Segment Open

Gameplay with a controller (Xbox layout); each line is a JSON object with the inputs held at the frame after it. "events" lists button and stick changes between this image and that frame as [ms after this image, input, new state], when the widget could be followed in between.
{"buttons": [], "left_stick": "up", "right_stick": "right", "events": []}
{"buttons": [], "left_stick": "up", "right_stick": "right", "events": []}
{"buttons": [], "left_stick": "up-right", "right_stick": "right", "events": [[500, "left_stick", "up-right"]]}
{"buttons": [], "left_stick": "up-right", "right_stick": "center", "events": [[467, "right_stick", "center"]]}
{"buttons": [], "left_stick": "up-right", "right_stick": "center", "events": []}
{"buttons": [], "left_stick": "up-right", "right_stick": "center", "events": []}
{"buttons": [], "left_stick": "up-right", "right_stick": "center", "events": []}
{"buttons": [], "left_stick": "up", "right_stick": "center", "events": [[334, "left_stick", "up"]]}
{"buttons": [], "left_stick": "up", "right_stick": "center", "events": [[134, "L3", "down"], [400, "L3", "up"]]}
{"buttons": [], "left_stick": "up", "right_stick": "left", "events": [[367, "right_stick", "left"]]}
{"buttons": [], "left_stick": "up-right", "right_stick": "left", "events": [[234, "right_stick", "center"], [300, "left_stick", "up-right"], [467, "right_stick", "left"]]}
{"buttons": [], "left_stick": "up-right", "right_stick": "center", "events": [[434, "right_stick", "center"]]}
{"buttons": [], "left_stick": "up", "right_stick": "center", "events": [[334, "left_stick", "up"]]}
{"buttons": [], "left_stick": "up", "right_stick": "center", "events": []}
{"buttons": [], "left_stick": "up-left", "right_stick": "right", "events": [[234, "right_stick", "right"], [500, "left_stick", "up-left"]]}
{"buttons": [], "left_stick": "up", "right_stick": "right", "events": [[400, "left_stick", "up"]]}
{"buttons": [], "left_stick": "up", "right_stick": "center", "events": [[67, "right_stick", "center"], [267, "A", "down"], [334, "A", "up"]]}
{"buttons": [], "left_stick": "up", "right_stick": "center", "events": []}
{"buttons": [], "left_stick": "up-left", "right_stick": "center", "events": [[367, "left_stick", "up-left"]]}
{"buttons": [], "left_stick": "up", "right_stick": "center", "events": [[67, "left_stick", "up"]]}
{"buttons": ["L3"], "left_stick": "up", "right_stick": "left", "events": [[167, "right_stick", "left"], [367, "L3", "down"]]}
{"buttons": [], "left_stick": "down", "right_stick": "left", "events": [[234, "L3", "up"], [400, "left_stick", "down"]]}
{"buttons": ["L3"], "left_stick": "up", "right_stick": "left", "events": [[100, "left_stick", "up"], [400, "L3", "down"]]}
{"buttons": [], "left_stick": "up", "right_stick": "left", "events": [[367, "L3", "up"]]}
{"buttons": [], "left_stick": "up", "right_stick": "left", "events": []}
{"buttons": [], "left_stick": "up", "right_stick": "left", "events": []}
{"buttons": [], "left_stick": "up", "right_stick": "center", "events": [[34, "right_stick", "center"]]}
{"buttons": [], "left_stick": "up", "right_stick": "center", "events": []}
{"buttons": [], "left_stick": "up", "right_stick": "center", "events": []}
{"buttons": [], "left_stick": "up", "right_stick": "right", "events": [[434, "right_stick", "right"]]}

Segment Closed

> **HOW TO COMPLETE THIS TASK**:
Would you transcribe every entry exactly, leaving nothing out?

> **FINISHED TASK**:
Gameplay with a controller (Xbox layout); each line is a JSON object with the inputs held at the frame after it. "events" lists button and stick changes between this image and that frame as [ms after this image, input, new state], when the widget could be followed in between.
{"buttons": [], "left_stick": "up", "right_stick": "right", "events": []}
{"buttons": [], "left_stick": "up", "right_stick": "right", "events": []}
{"buttons": [], "left_stick": "up-right", "right_stick": "right", "events": [[500, "left_stick", "up-right"]]}
{"buttons": [], "left_stick": "up-right", "right_stick": "center", "events": [[467, "right_stick", "center"]]}
{"buttons": [], "left_stick": "up-right", "right_stick": "center", "events": []}
{"buttons": [], "left_stick": "up-right", "right_stick": "center", "events": []}
{"buttons": [], "left_stick": "up-right", "right_stick": "center", "events": []}
{"buttons": [], "left_stick": "up", "right_stick": "center", "events": [[334, "left_stick", "up"]]}
{"buttons": [], "left_stick": "up", "right_stick": "center", "events": [[134, "L3", "down"], [400, "L3", "up"]]}
{"buttons": [], "left_stick": "up", "right_stick": "left", "events": [[367, "right_stick", "left"]]}
{"buttons": [], "left_stick": "up-right", "right_stick": "left", "events": [[234, "right_stick", "center"], [300, "left_stick", "up-right"], [467, "right_stick", "left"]]}
{"buttons": [], "left_stick": "up-right", "right_stick": "center", "events": [[434, "right_stick", "center"]]}
{"buttons": [], "left_stick": "up", "right_stick": "center", "events": [[334, "left_stick", "up"]]}
{"buttons": [], "left_stick": "up", "right_stick": "center", "events": []}
{"buttons": [], "left_stick": "up-left", "right_stick": "right", "events": [[234, "right_stick", "right"], [500, "left_stick", "up-left"]]}
{"buttons": [], "left_stick": "up", "right_stick": "right", "events": [[400, "left_stick", "up"]]}
{"buttons": [], "left_stick": "up", "right_stick": "center", "events": [[67, "right_stick", "center"], [267, "A", "down"], [334, "A", "up"]]}
{"buttons": [], "left_stick": "up", "right_stick": "center", "events": []}
{"buttons": [], "left_stick": "up-left", "right_stick": "center", "events": [[367, "left_stick", "up-left"]]}
{"buttons": [], "left_stick": "up", "right_stick": "center", "events": [[67, "left_stick", "up"]]}
{"buttons": ["L3"], "left_stick": "up", "right_stick": "left", "events": [[167, "right_stick", "left"], [367, "L3", "down"]]}
{"buttons": [], "left_stick": "down", "right_stick": "left", "events": [[234, "L3", "up"], [400, "left_stick", "down"]]}
{"buttons": ["L3"], "left_stick": "up", "right_stick": "left", "events": [[100, "left_stick", "up"], [400, "L3", "down"]]}
{"buttons": [], "left_stick": "up", "right_stick": "left", "events": [[367, "L3", "up"]]}
{"buttons": [], "left_stick": "up", "right_stick": "left", "events": []}
{"buttons": [], "left_stick": "up", "right_stick": "left", "events": []}
{"buttons": [], "left_stick": "up", "right_stick": "center", "events": [[34, "right_stick", "center"]]}
{"buttons": [], "left_stick": "up", "right_stick": "center", "events": []}
{"buttons": [], "left_stick": "up", "right_stick": "center", "events": []}
{"buttons": [], "left_stick": "up", "right_stick": "right", "events": [[434, "right_stick", "right"]]}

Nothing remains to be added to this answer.